== TASK ==
In the items below, lay out the lines from the one containing "32a Absatz 3" through the one containing "(3) Das Umpflügen", both included, as a Markdown table with the columns No. and Text. Number each row and omit blank lines.

== EXERCISE DATA ==
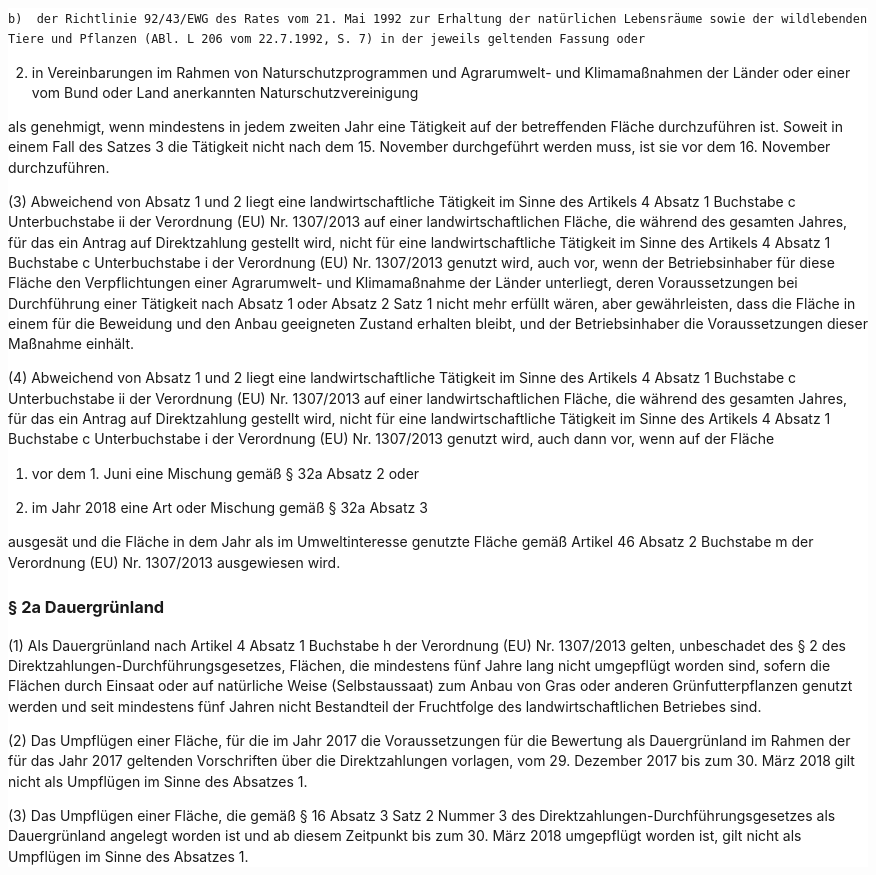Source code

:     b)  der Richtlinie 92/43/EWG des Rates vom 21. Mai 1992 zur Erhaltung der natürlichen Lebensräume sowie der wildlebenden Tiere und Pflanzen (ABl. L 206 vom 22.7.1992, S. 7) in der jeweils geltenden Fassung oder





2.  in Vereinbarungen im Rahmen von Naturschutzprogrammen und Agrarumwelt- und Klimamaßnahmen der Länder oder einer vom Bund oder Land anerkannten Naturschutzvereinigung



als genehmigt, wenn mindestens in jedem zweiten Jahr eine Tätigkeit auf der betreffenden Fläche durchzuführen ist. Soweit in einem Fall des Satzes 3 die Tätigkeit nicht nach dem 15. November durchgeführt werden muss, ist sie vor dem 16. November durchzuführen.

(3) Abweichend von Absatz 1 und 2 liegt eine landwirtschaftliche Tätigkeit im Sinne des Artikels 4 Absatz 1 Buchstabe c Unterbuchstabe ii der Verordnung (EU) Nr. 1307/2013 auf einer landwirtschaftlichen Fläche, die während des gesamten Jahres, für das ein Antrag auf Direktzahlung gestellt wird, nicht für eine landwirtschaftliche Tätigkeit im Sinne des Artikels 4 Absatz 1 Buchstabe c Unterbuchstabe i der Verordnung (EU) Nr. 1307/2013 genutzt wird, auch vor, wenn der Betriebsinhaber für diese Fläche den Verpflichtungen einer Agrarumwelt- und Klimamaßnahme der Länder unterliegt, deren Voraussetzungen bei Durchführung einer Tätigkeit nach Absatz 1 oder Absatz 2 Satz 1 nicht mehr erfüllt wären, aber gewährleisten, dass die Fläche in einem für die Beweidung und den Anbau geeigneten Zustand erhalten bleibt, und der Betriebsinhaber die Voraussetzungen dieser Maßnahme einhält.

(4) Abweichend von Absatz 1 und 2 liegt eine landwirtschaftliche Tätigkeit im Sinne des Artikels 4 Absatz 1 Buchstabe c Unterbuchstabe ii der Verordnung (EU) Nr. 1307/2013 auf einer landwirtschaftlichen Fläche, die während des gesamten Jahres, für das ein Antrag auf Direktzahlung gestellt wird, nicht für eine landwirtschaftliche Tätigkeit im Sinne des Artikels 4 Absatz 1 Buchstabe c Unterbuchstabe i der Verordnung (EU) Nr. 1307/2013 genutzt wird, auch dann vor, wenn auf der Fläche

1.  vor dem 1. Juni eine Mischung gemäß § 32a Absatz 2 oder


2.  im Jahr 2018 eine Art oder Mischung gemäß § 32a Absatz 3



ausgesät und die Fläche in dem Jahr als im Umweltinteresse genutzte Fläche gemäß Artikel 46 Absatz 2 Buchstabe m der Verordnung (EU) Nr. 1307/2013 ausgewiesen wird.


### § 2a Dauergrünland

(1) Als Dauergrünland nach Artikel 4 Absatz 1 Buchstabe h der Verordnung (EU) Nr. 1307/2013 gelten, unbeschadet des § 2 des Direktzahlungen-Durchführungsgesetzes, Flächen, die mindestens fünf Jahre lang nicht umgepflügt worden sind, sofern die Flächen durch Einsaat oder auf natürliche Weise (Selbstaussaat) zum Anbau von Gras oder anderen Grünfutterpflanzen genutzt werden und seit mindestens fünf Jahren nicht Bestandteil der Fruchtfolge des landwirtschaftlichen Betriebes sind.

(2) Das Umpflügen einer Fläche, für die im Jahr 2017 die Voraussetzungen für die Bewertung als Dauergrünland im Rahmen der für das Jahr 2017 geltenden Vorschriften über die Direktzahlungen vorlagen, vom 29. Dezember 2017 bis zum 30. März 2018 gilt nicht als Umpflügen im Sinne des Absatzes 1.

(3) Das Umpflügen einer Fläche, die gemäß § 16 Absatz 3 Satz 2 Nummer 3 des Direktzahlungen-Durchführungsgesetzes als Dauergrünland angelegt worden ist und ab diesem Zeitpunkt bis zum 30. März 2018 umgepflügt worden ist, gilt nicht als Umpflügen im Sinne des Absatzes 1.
==
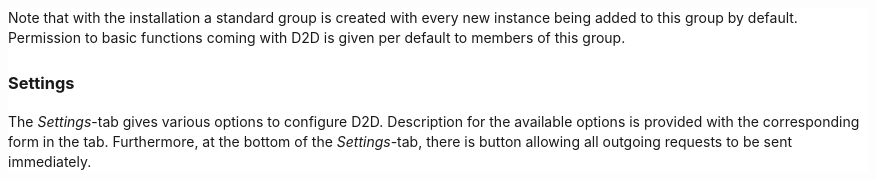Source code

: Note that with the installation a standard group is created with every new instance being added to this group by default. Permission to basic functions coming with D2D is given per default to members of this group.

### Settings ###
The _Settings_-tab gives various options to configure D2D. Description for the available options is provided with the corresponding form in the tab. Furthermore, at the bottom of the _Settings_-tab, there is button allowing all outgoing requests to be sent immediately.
* * *
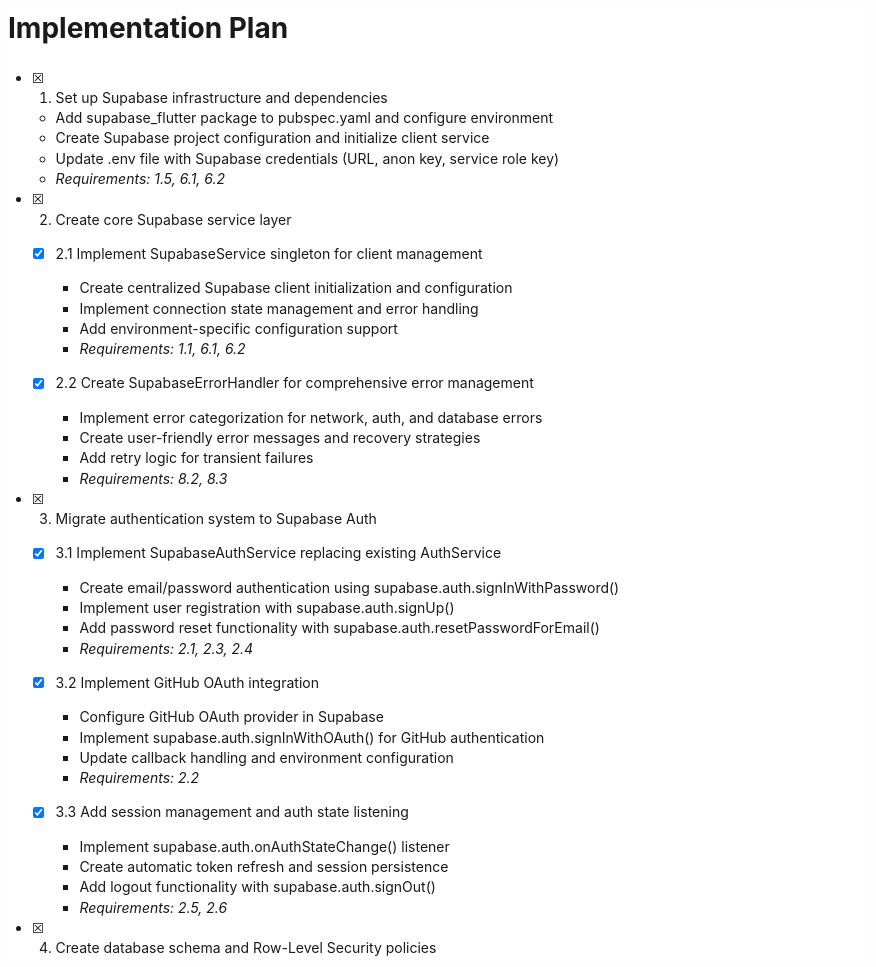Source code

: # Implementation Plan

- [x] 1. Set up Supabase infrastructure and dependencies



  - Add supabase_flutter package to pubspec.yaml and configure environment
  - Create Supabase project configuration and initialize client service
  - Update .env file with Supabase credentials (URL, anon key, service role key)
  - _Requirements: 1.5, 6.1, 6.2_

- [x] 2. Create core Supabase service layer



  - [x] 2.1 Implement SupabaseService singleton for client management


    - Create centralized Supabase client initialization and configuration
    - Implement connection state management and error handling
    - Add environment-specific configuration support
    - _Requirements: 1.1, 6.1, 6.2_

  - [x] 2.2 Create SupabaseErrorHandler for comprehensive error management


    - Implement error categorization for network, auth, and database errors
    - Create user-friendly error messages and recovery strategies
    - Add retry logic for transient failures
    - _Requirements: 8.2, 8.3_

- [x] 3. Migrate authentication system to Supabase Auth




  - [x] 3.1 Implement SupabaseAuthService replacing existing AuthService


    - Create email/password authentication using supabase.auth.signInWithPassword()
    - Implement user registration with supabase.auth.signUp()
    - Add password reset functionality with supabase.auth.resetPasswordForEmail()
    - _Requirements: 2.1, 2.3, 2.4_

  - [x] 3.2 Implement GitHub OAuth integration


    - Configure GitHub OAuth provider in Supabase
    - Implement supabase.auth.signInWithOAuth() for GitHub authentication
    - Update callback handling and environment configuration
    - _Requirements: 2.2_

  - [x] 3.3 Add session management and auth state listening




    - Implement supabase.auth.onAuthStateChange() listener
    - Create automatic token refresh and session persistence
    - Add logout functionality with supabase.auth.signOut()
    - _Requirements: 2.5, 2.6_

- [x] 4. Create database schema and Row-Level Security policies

== SOLUTION FOR THIS TASK ==
| No. | Text |
|---|---|
| 1 | 2.  im Jahr 2018 eine Art oder Mischung gemäß § 32a Absatz 3 |
| 2 | ausgesät und die Fläche in dem Jahr als im Umweltinteresse genutzte Fläche gemäß Artikel 46 Absatz 2 Buchstabe m der Verordnung (EU) Nr. 1307/2013 ausgewiesen wird. |
| 3 | ### § 2a Dauergrünland |
| 4 | (1) Als Dauergrünland nach Artikel 4 Absatz 1 Buchstabe h der Verordnung (EU) Nr. 1307/2013 gelten, unbeschadet des § 2 des Direktzahlungen-Durchführungsgesetzes, Flächen, die mindestens fünf Jahre lang nicht umgepflügt worden sind, sofern die Flächen durch Einsaat oder auf natürliche Weise (Selbstaussaat) zum Anbau von Gras oder anderen Grünfutterpflanzen genutzt werden und seit mindestens fünf Jahren nicht Bestandteil der Fruchtfolge des landwirtschaftlichen Betriebes sind. |
| 5 | (2) Das Umpflügen einer Fläche, für die im Jahr 2017 die Voraussetzungen für die Bewertung als Dauergrünland im Rahmen der für das Jahr 2017 geltenden Vorschriften über die Direktzahlungen vorlagen, vom 29. Dezember 2017 bis zum 30. März 2018 gilt nicht als Umpflügen im Sinne des Absatzes 1. |
| 6 | (3) Das Umpflügen einer Fläche, die gemäß § 16 Absatz 3 Satz 2 Nummer 3 des Direktzahlungen-Durchführungsgesetzes als Dauergrünland angelegt worden ist und ab diesem Zeitpunkt bis zum 30. März 2018 umgepflügt worden ist, gilt nicht als Umpflügen im Sinne des Absatzes 1. |